Он был тогда уже учеником гимназии Николае в Лейпциге. И тут впервые пришлось ему на практике убедиться в правильности и полезности отцовского лозунга: «На каждый выпад врага надо отвечать двумя». Его, сына Вильгельма Либкнехта, пытались бойкотировать и некоторые учителя и кое-кто из гимназистов; пытались при нем непочтительно, с издевкой говорить об отце, этом «государственном изменнике», этом «социал-демократишке»; к нему непомерно придирались наставники, его задирали соученики. Он принимал любой вызов, пресекал любую дерзость в адрес отца, лез в драку, где нельзя было обойтись ядовитыми речами, изо всех сил старался отлично учиться, чтобы идти первым в классе и вызвать к себе — к сыну Вильгельма Либкнехта — почтительное уважение.

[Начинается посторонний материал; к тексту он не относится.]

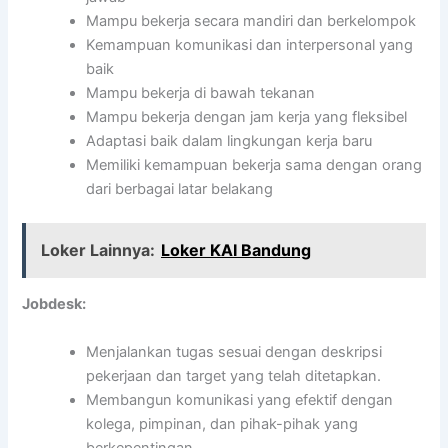
Mampu bekerja secara mandiri dan berkelompok
Kemampuan komunikasi dan interpersonal yang
baik
Mampu bekerja di bawah tekanan
Mampu bekerja dengan jam kerja yang fleksibel
Adaptasi baik dalam lingkungan kerja baru
Memiliki kemampuan bekerja sama dengan orang
dari berbagai latar belakang
Loker Lainnya:
Loker KAI Bandung
Jobdesk:
Menjalankan tugas sesuai dengan deskripsi
pekerjaan dan target yang telah ditetapkan.
Membangun komunikasi yang efektif dengan
kolega, pimpinan, dan pihak-pihak yang
berkepentingan.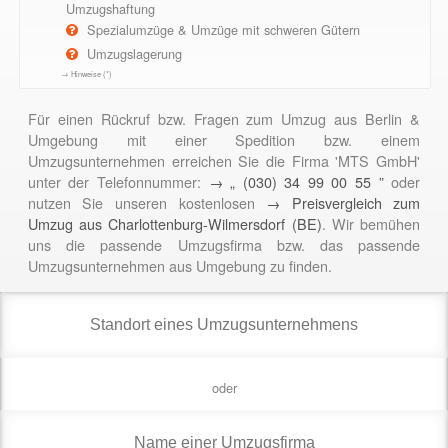
Umzugshaftung
Spezialumzüge & Umzüge mit schweren Gütern
Umzugslagerung
→ Hinweise (*)
Für einen Rückruf bzw. Fragen zum Umzug aus Berlin &
Umgebung mit einer Spedition bzw. einem
Umzugsunternehmen erreichen Sie die Firma 'MTS GmbH'
unter der Telefonnummer:
→ „ (030) 34 99 00 55 ”
oder
nutzen Sie unseren kostenlosen
→ Preisvergleich zum
Umzug aus Charlottenburg-Wilmersdorf (BE)
. Wir bemühen
uns die passende Umzugsfirma bzw. das passende
Umzugsunternehmen aus Umgebung zu finden.
oder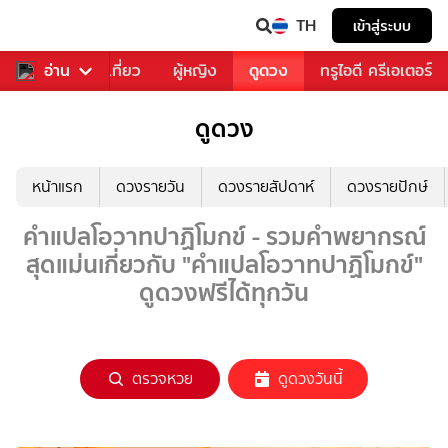
TH
เข้าสู่ระบบ
อาหาร
อ่าน
ท่องเที่ยว
ผู้หญิง
ดูดวง
ทรูไอดี ครีเอเตอร์
ดูดวง
หน้าแรก
ดวงรายวัน
ดวงรายสัปดาห์
ดวงรายปักษ์
คำแปลโอวาทปาฏิโมกข์ - รวมคำพยากรณ์
สุดแม่นเกี่ยวกับ "คำแปลโอวาทปาฏิโมกข์"
ดูดวงฟรีได้ทุกวัน
ตรวจหวย
ดูดวงวันนี้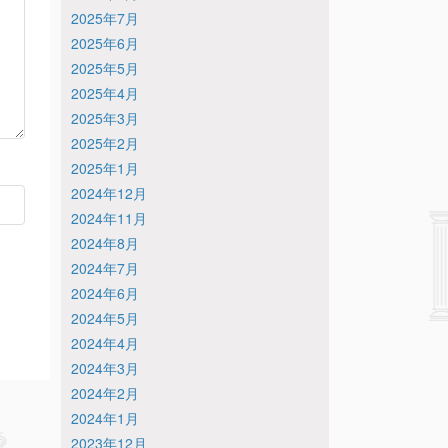
2025年7月
2025年6月
2025年5月
2025年4月
2025年3月
2025年2月
2025年1月
2024年12月
2024年11月
2024年8月
2024年7月
2024年6月
2024年5月
2024年4月
2024年3月
2024年2月
2024年1月
2023年12月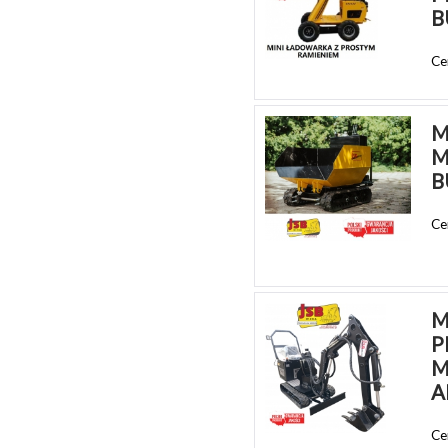
B
Ce
M
M
B
Ce
M
P
M
A
Ce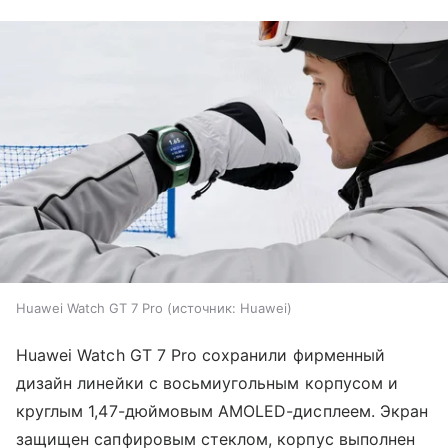
Huawei Watch GT 7 Pro
источник:
Huawei
Huawei Watch GT 7 Pro сохранили фирменный
дизайн линейки с восьмиугольным корпусом и
круглым 1,47-дюймовым AMOLED-дисплеем. Экран
защищен сапфировым стеклом, корпус выполнен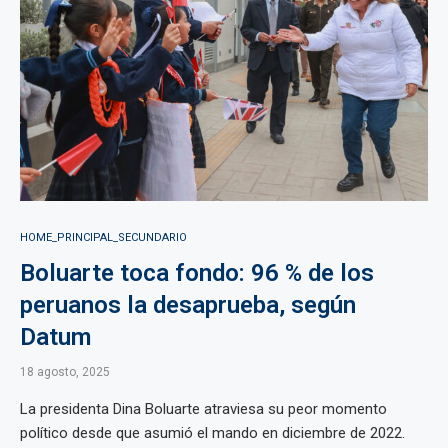
HOME_PRINCIPAL_SECUNDARIO
Boluarte toca fondo: 96 % de los
peruanos la desaprueba, según
Datum
18 agosto, 2025
La presidenta Dina Boluarte atraviesa su peor momento
político desde que asumió el mando en diciembre de 2022.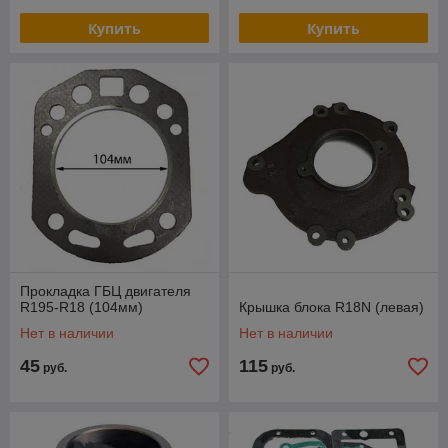
Купить
Купить
Прокладка ГБЦ двигателя
R195-R18 (104мм)
Крышка блока R18N (левая)
Нет в наличии
Нет в наличии
45
115
руб.
руб.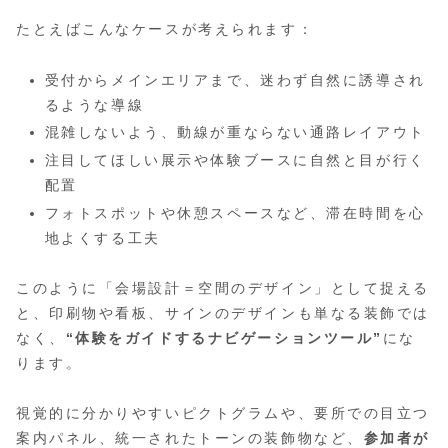
たとえばこんなケースが考えられます：
受付からメインエリアまで、迷わず自然に誘導され
るような導線
混雑しないよう、動線が重ならない通路レイアウト
注目してほしい展示や体験ブースに自然と目が行く
配置
フォトスポットや休憩スペースなど、滞在時間を心
地よくする工夫
このように「会場設計＝空間のデザイン」として捉える
と、印刷物や看板、サインのデザインも単なる装飾では
なく、
“体験をガイドするナビゲーションツール”
にな
ります。
視覚的に分かりやすいピクトグラムや、要所での目立つ
案内パネル、統一されたトーンの装飾物など、
参加者が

Отцу было к тому времени далеко за пятьдесят, но живость двадцатилетнего юноши, пылкость и горячий темперамент все еще не покинули его. Несокрушимый оптимизм отца, его непримиримость к любой несправедливости, и в большом и в малом, его страстность в борьбе за дело партии передавались сыну. Отец никогда не терялся, ни при каких, даже, казалось бы, самых безнадежных обстоятельствах; никакие удары, направленные против него или против партии, не могли смутить его. «На каждый выпад врага надо отвечать двумя» — этот лозунг он сам претворял в жизнь. При всей своей занятости, при всей серьезности и опасности работы он не утратил с годами способности восторгаться природой, приходить в умиление от лунной дорожки на крохотном озерце, заслушиваться трелями певчей птицы, восхищаться трудолюбием муравьев.

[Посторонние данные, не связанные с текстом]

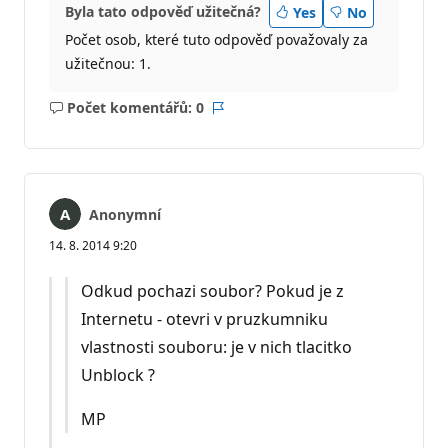
Byla tato odpověď užitečná?
Yes
No
Počet osob, které tuto odpověď považovaly za
užitečnou: 1.
Počet komentářů: 0
Žádné
Sestava
komentáře
Anonymní
14. 8. 2014 9:20
Odkud pochazi soubor? Pokud je z
Internetu - otevri v pruzkumniku
vlastnosti souboru: je v nich tlacitko
Unblock ?
MP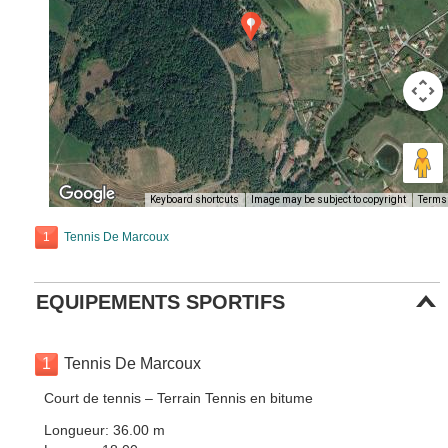
Keyboard shortcuts
Image may be subject to copyright
Terms
1
Tennis De Marcoux
EQUIPEMENTS SPORTIFS
1
Tennis De Marcoux
Court de tennis – Terrain Tennis en bitume
Longueur: 36.00 m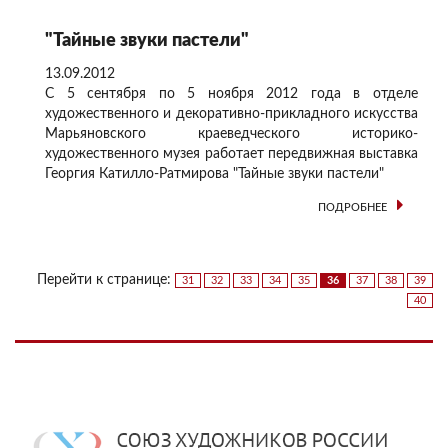
"Тайные звуки пастели"
13.09.2012
С 5 сентября по 5 ноября 2012 года в отделе
художественного и декоративно-прикладного искусства
Марьяновского краеведческого историко-
художественного музея работает передвижная выставка
Георгия Катилло-Ратмирова "Тайные звуки пастели"
ПОДРОБНЕЕ
Перейти к странице:
31
32
33
34
35
36
37
38
39
40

Как и многое другое, Карл воспринял от него любовь к природе (впоследствии он серьезно занялся изучением естественных наук). Эта любовь, это знание природы скрасили ему немало одиноких часов за тюремной решеткой, не однажды отвлекали от горестных мыслей.
Позже. В его будущей большой жизни.
А пока, в ранней юности, его одаренная натура, пожалуй, больше всего проявила себя в музыке. Он любил музыку и сам прекрасно играл на рояле. Сильнее и глубже всего он чувствовал Баха и Бетховена. Их он исполнял особенно увлеченно, горячо.

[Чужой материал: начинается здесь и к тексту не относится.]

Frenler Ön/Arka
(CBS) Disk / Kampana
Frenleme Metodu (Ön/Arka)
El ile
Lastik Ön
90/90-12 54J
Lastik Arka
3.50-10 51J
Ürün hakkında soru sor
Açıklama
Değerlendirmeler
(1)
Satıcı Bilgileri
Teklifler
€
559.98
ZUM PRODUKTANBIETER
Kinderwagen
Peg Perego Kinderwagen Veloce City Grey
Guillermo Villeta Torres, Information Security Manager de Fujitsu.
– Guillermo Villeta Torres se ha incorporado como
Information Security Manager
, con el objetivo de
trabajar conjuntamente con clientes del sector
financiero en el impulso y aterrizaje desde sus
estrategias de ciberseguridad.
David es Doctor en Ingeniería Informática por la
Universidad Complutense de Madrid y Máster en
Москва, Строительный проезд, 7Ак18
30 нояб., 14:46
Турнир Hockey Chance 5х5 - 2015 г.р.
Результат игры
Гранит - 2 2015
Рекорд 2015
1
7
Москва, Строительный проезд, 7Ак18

Музыка и книги, книги и музыка. Без них мир казался бы ему пустыней. Гёте, Клейст, Фонтане, Виргилий и Гораций, Шиллер и Шекспир, один из самых любимых; монологи шекспировских героев он мгновенно запоминал и много лет спустя мог по памяти безошибочно цитировать их.
Восемнадцатилетие Карла было отмечено двумя событиями. Одно — государственное, общенародной значимости; другое — его, личное.
В феврале 1890 года при выборах в рейхстаг преследуемая, гонимая, придушенная социал-демократия получила небывалое число голосов: около полутора миллионов. Это обеспечивало тридцать пять депутатских мандатов. Первым результатом выборов было падение Бисмарка: «Железный канцлер» вынужден был выйти в отставку. Вторым — отмена Исключительного закона против социалистов: 1 октября 1890 года германский рейхстаг отказался продлить его.
Партия вышла из подполья. В доме Либкнехта, чья роль в борьбе за народные права была немаловажной, праздновали победу.
Праздновали и другое, семейное событие: Карл сдал экзамены на аттестат зрелости и поступил в Лейпцигский университет на факультет права и экономики.
Был он жаден до знаний, обладал отцовской волей и энергией и день загрузил до отказа: кроме лекций на своем факультете, умудрялся посещать лекции по естествознанию и философии. Он пытался вникнуть в суть каждого предмета, определить свое собственное отношение к нему.